Source information:
------------------------------------

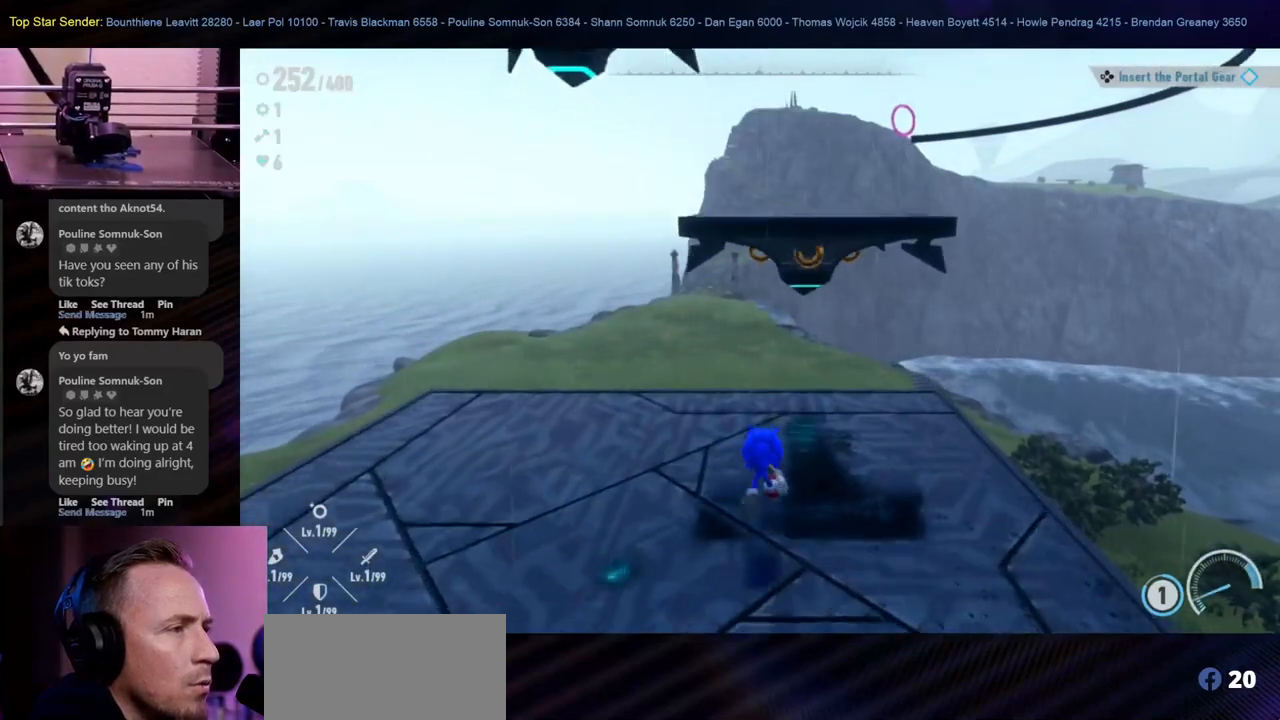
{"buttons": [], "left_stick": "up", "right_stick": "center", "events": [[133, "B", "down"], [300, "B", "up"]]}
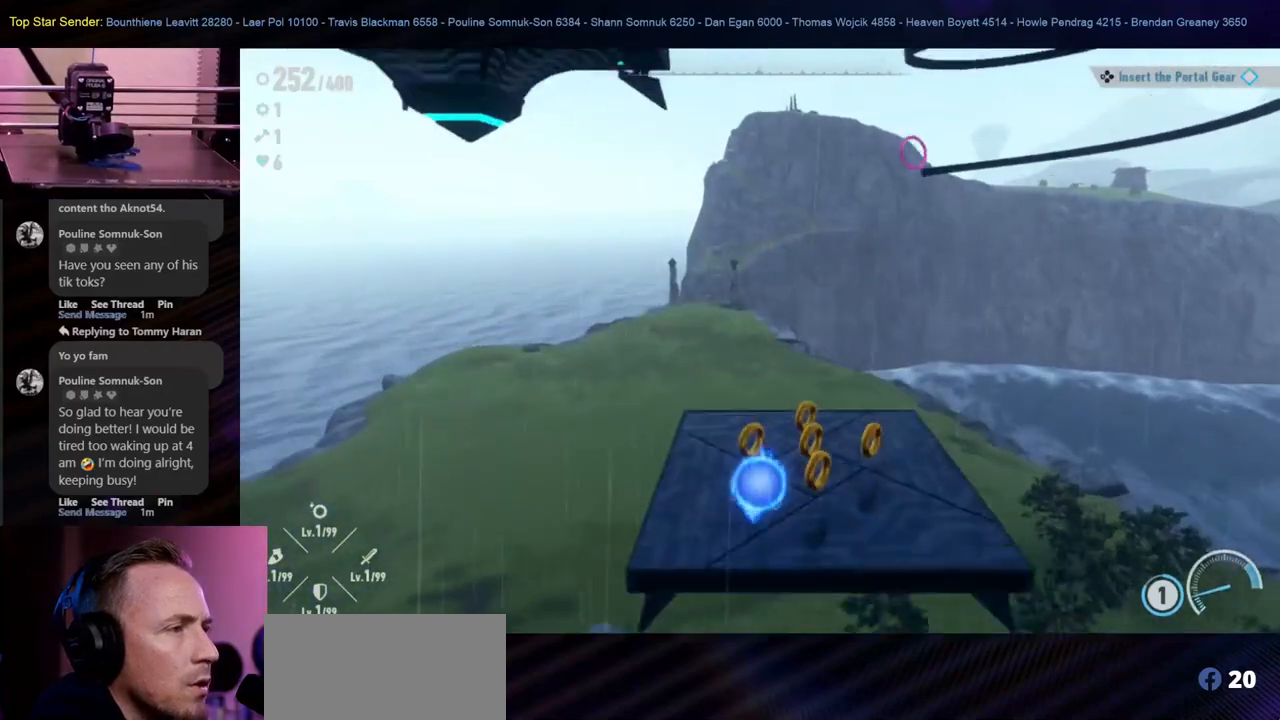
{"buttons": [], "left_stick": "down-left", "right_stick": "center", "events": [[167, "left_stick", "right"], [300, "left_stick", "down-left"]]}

------------------------------------

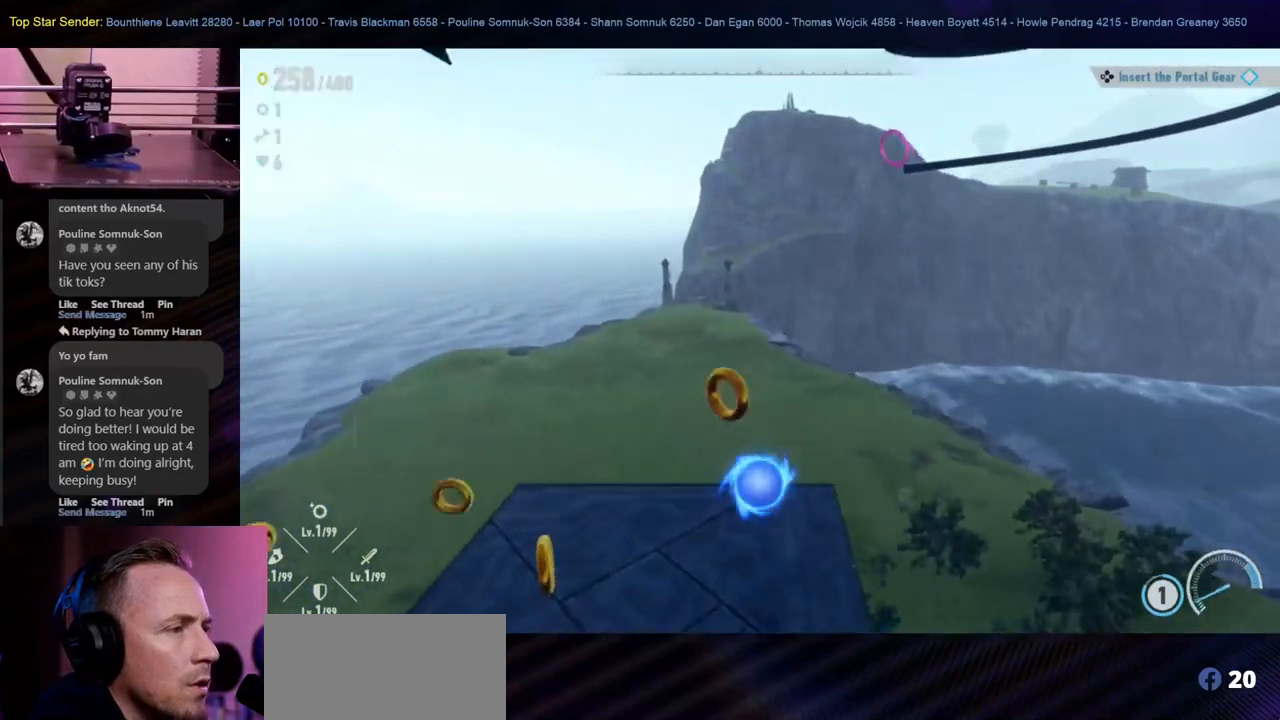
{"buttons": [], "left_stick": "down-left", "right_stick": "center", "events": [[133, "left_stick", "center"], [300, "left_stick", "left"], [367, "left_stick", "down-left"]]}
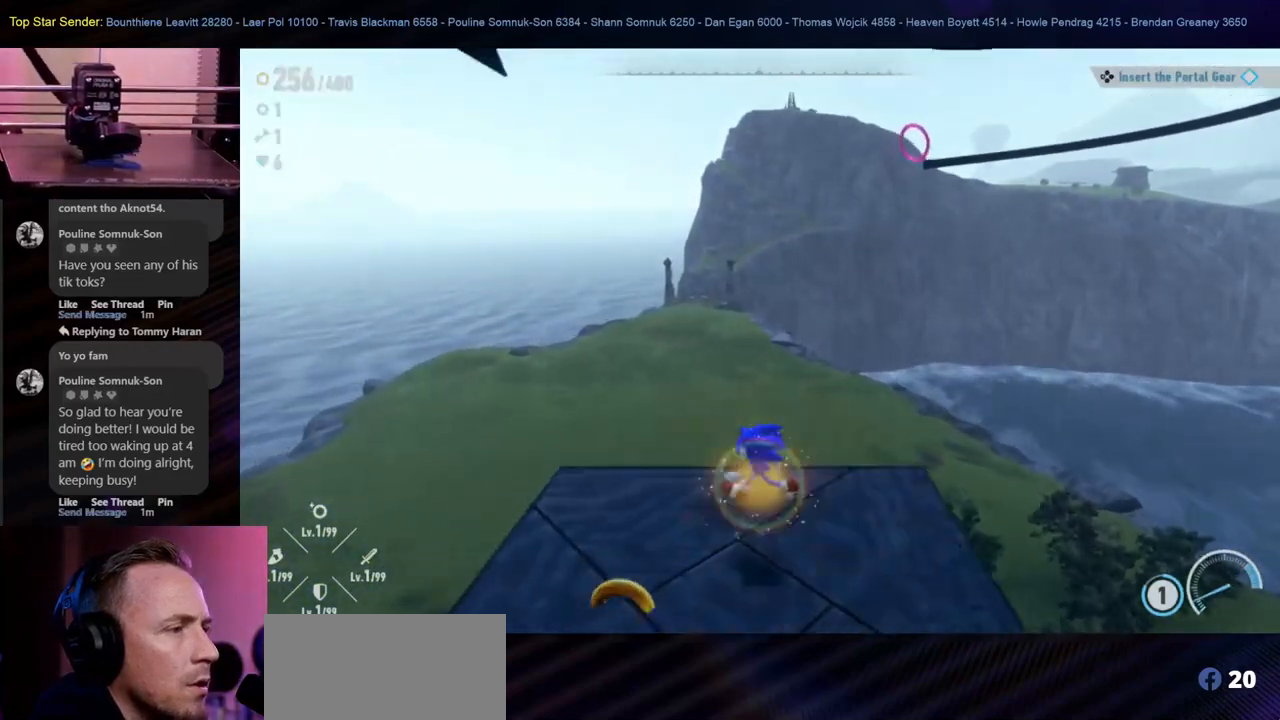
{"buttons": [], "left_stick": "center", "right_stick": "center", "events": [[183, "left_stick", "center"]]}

------------------------------------

What to work on:
Number of lines above containing "down": state it and nothing else.

Response to the exercise:
3